» WHAT TO DO
After finding the line with "wine glass: present" in the data below, set down exactly each line through the one with "planter: none [494,1259,587,1377]", inclusive, and stop there.

BEGIN DATASET CONTENT

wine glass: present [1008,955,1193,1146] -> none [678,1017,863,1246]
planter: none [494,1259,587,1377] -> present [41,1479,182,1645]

END DATASET CONTENT
BEGIN DATASET CONTENT

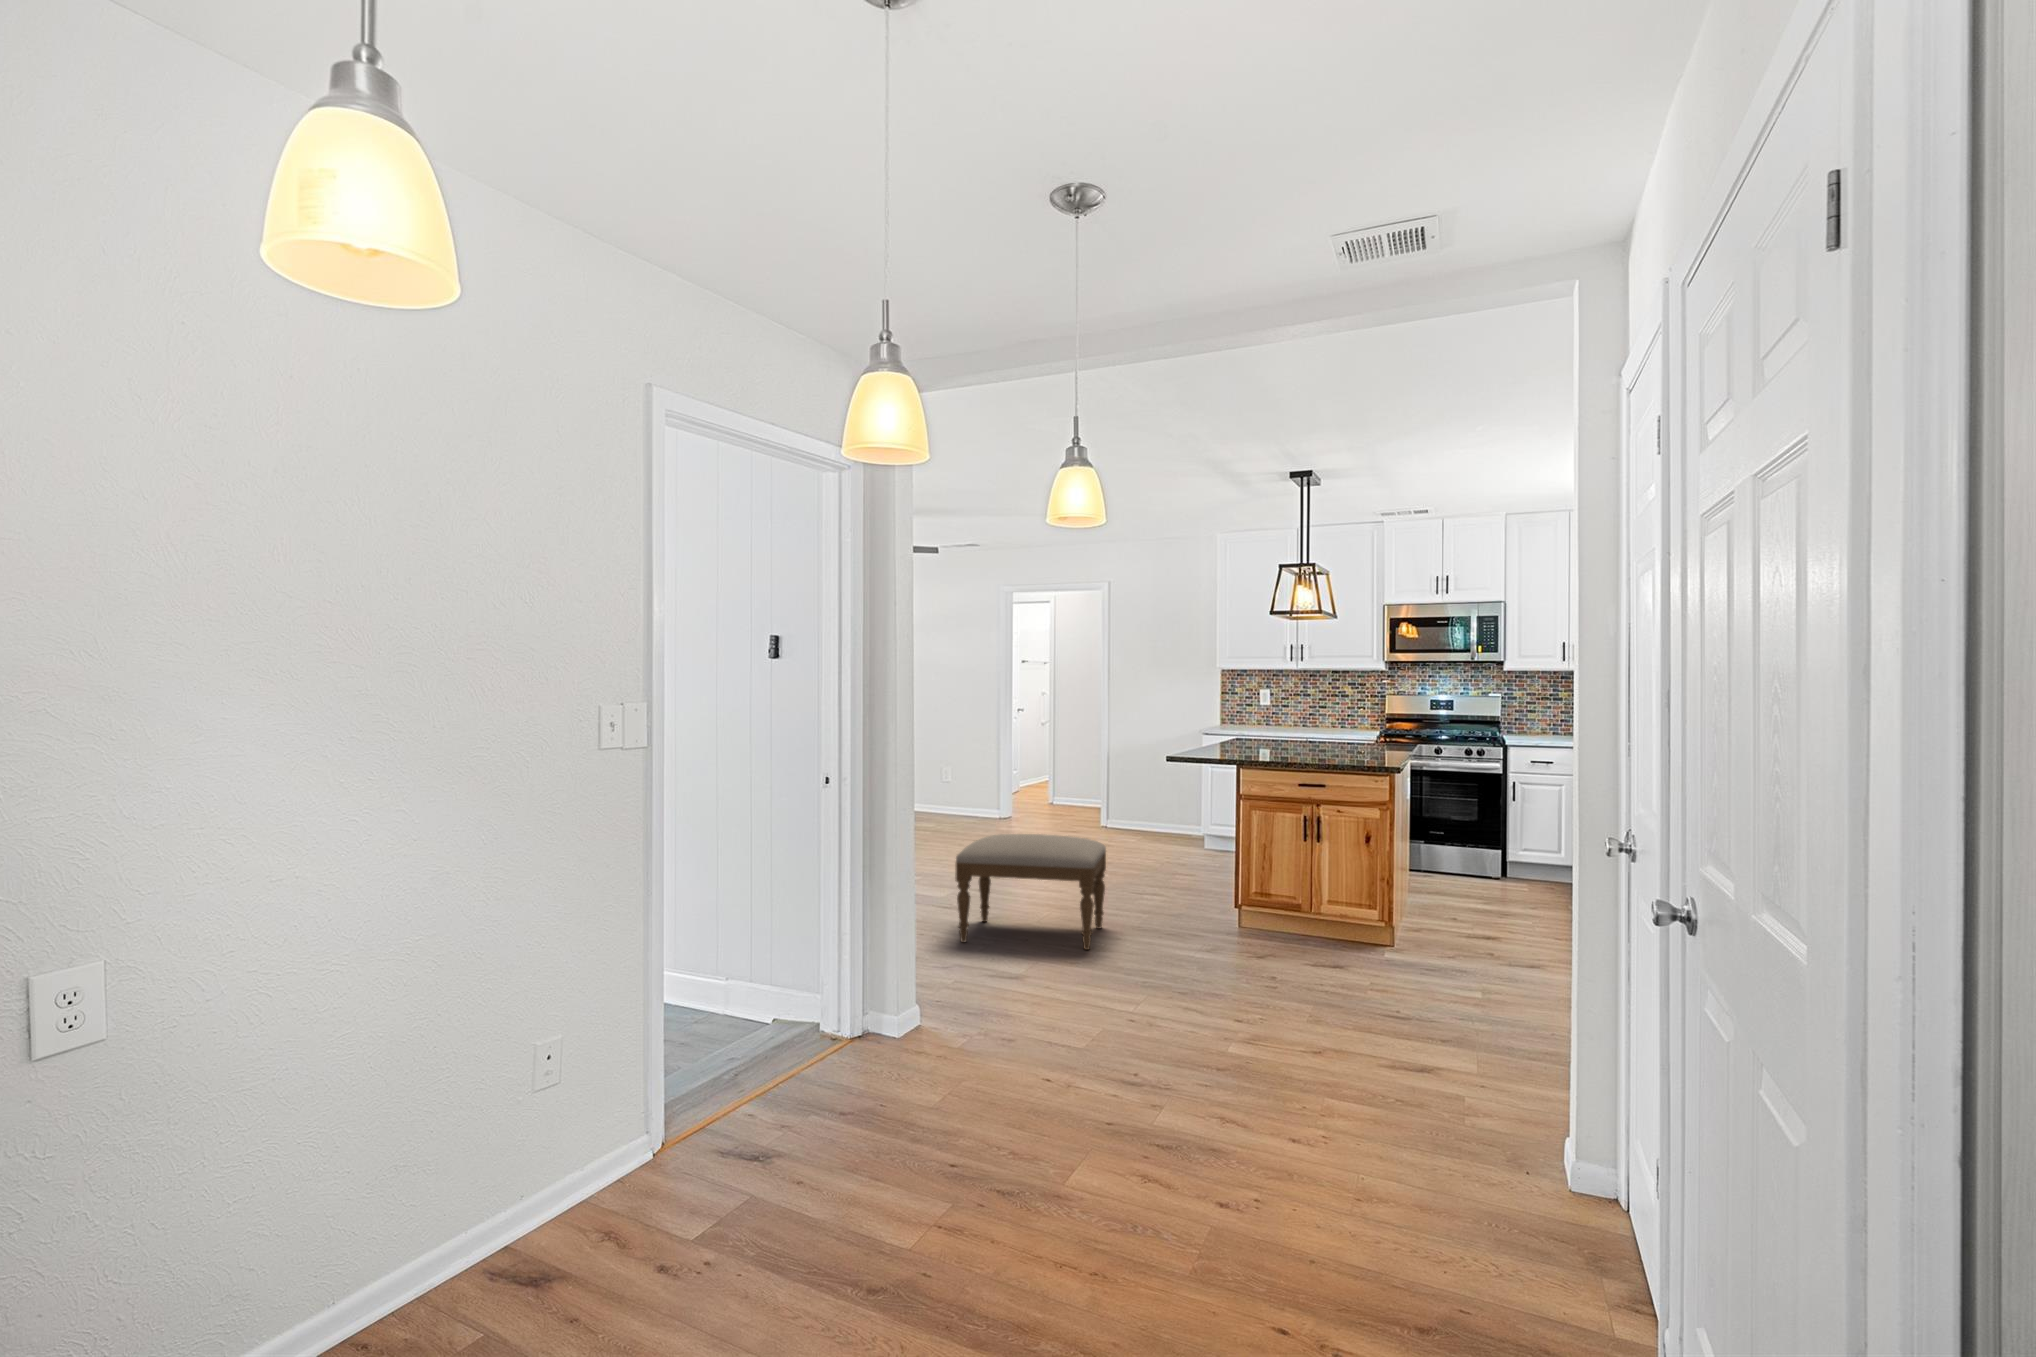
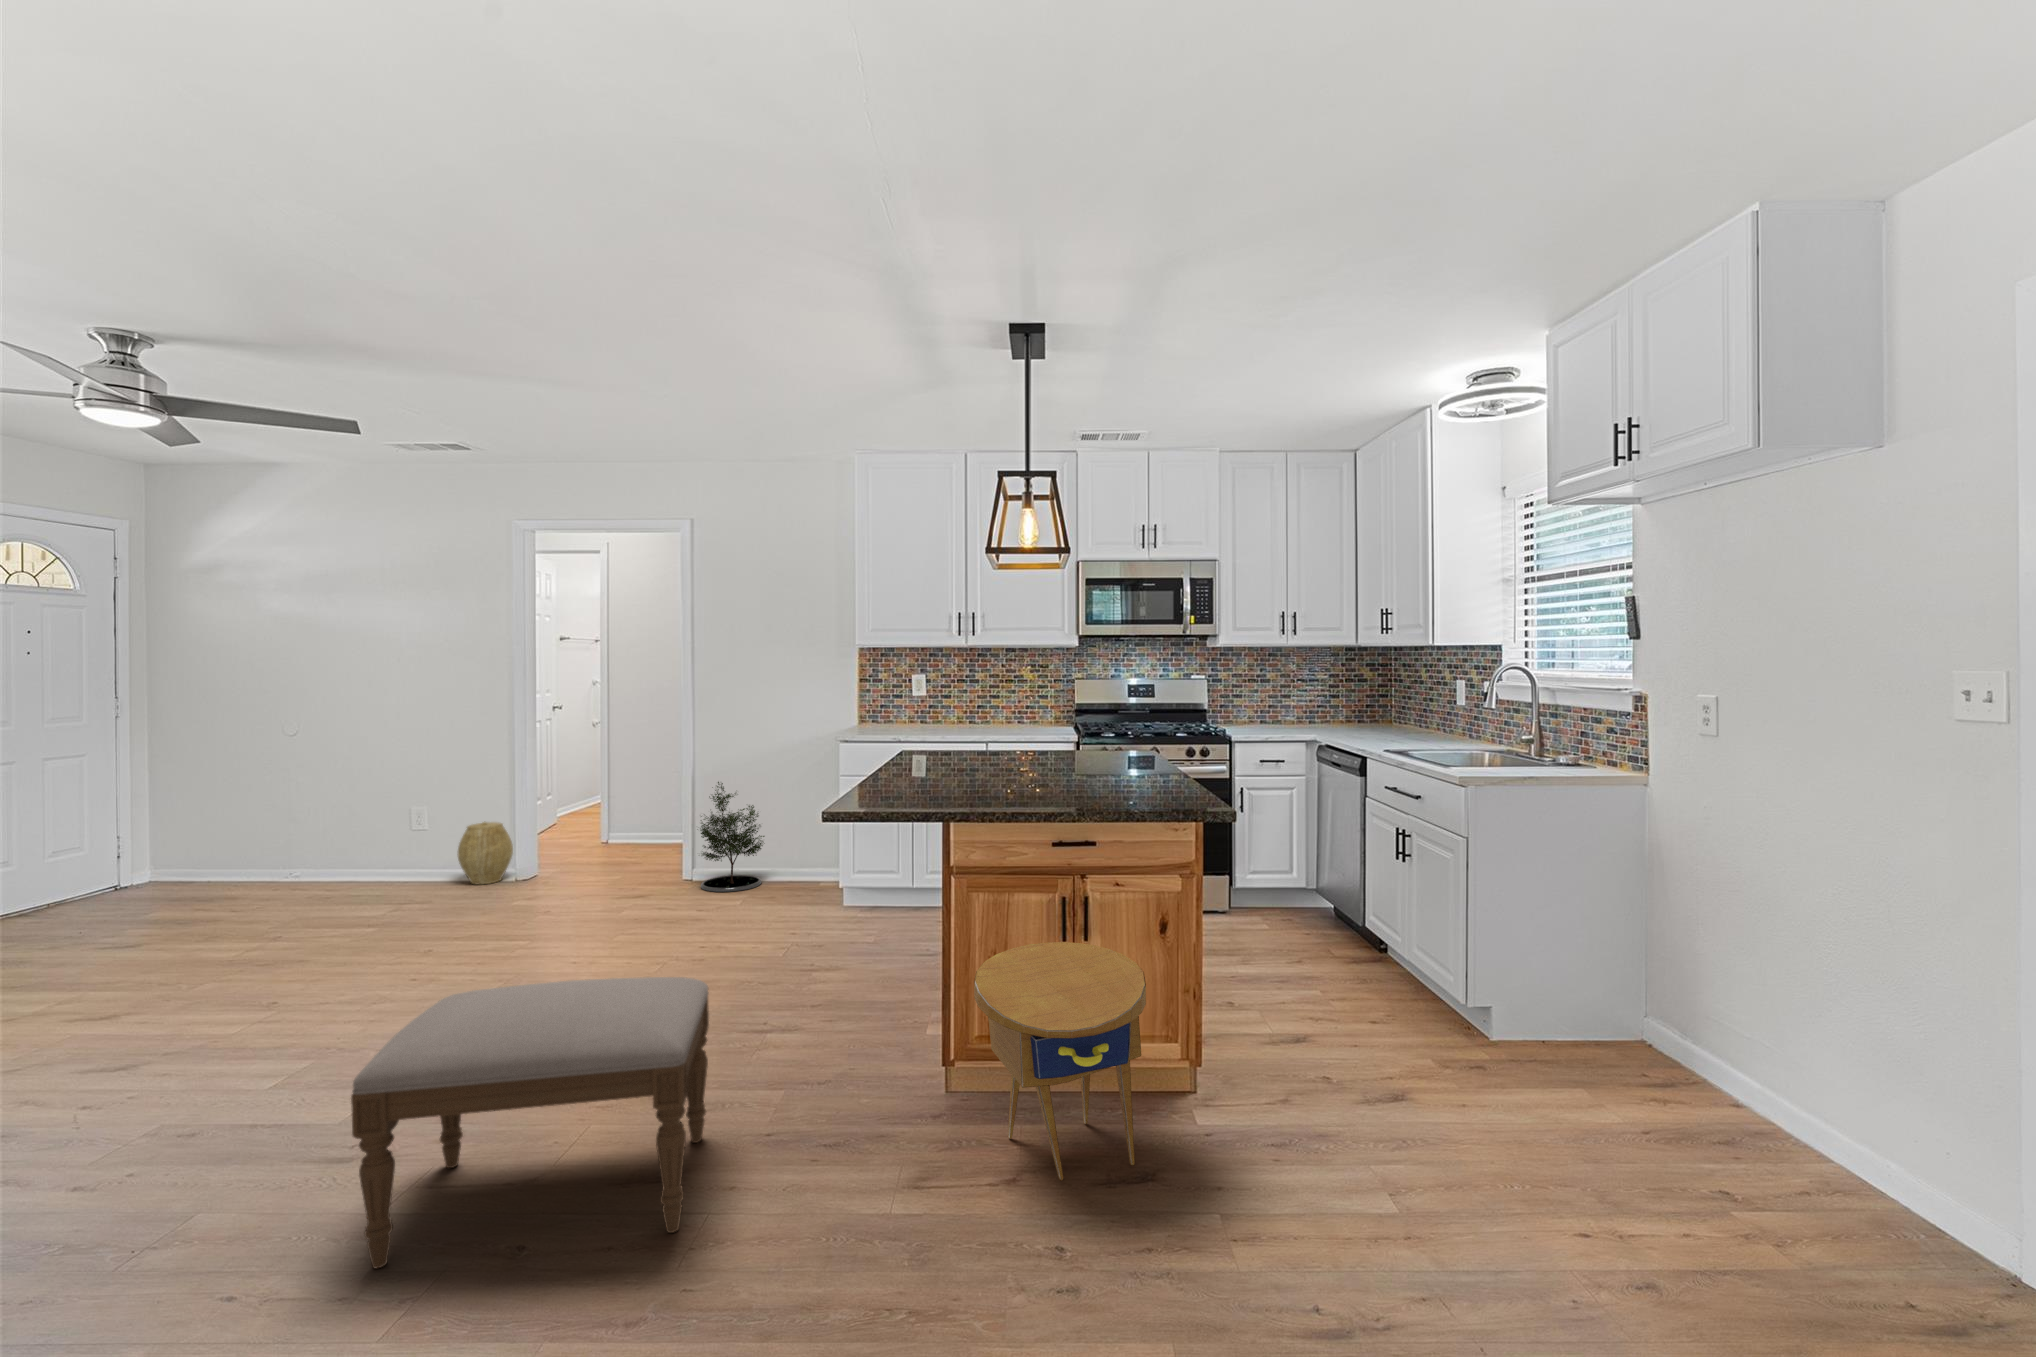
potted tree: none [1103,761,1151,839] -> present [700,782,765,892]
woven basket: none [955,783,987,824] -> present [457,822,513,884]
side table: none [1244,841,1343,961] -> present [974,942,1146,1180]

END DATASET CONTENT

» TASK RESULT
wine glass: present [1008,955,1193,1146] -> none [678,1017,863,1246]
planter: none [494,1259,587,1377] -> present [41,1479,182,1645]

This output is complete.